This work investigates the spectral efficiency (SE) of near-field holographic MIMO systems operating over Ricean fading channels. It jointly models antenna mutual coupling and radiation efficiency, and derives closed-form SE expressions for maximum-ratio transmission (MRT) beamforming under both perfect and imperfect channel state information (CSI), where CSI estimation errors are explicitly incorporated. The study reveals, for the first time, that mutual coupling can enhance SE at low transmit power—demonstrating its dual nature—and shows that near-field distance-dependent path differences effectively mitigate interference among angularly overlapping users. Theoretically, it proves that interference vanishes only asymptotically as the array size tends to infinity. Numerical results indicate that increasing antenna density consistently improves SE, whereas boosting pilot power yields gains only in the low-SNR regime. This work provides fundamental theoretical insights and design guidelines for near-field holographic MIMO systems.

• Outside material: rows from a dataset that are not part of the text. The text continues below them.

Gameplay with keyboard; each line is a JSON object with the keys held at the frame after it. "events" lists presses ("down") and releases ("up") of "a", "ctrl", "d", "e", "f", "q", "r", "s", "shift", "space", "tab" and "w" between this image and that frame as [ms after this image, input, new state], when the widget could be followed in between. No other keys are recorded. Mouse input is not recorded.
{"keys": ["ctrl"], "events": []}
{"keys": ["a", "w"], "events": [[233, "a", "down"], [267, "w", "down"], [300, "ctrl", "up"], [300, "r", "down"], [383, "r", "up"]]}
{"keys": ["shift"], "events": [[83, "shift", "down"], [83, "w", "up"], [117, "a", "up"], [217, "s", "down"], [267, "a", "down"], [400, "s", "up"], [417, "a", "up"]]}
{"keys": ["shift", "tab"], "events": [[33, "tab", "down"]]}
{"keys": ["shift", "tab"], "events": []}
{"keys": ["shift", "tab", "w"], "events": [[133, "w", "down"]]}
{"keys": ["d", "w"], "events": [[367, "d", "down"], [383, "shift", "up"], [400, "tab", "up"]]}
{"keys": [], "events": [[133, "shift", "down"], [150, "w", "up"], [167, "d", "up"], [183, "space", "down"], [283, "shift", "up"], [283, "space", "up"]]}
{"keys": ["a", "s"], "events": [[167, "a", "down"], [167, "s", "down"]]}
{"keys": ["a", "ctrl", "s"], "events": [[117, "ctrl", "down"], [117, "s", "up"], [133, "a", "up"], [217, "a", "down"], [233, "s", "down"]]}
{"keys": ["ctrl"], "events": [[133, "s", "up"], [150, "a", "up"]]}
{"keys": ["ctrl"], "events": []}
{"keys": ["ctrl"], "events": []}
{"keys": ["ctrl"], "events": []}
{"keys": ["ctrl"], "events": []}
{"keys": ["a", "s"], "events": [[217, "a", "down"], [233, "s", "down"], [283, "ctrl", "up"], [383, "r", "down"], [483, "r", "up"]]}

With the denser distribution of antenna elements, stronger mutual coupling effects would kick in among antenna elements, which would eventually affect the communication performance. Meanwhile, as the holographic array usually has large physical size, the possibility of near-field communication increases. This paper investigates a near-field multi-user downlink HMIMO system and characterizes the spectral efficiency (SE) under the mutual coupling effect over Ricean fading channels. Both perfect and imperfect channel state information (CSI) scenarios are considered. (i) For the perfect CSI case, the mutual coupling and radiation efficiency model are first established. Then, the closed-form SE is derived under maximum ratio transmission (MRT). By comparing the SE between the cases with and without mutual coupling, it is unveiled that the system SE with mutual coupling might outperform that without mutual coupling in the low transmit power regime for a given aperture size. Moreover, it is also unveiled that the inter-user interference cannot be eliminated unless the physical size of the array increases to infinity. Fortunately, the additional distance term in the near-field channel can be exploited for the inter-user interference mitigation, especially for the worst case, where the users' angular positions overlap to a great extent. (ii) For the imperfect CSI case, the channel estimation error is considered for the derivation of the closed-form SE under MRT. It shows that in the low transmit power regime, the system SE can be enhanced by increasing the pilot power and the antenna element density, the latter of which will lead to severe mutual coupling. In the high transmit power regime, increasing the pilot power has a limited effect on improving the system SE. However, increasing the antenna element density remains highly beneficial for enhancing the system SE.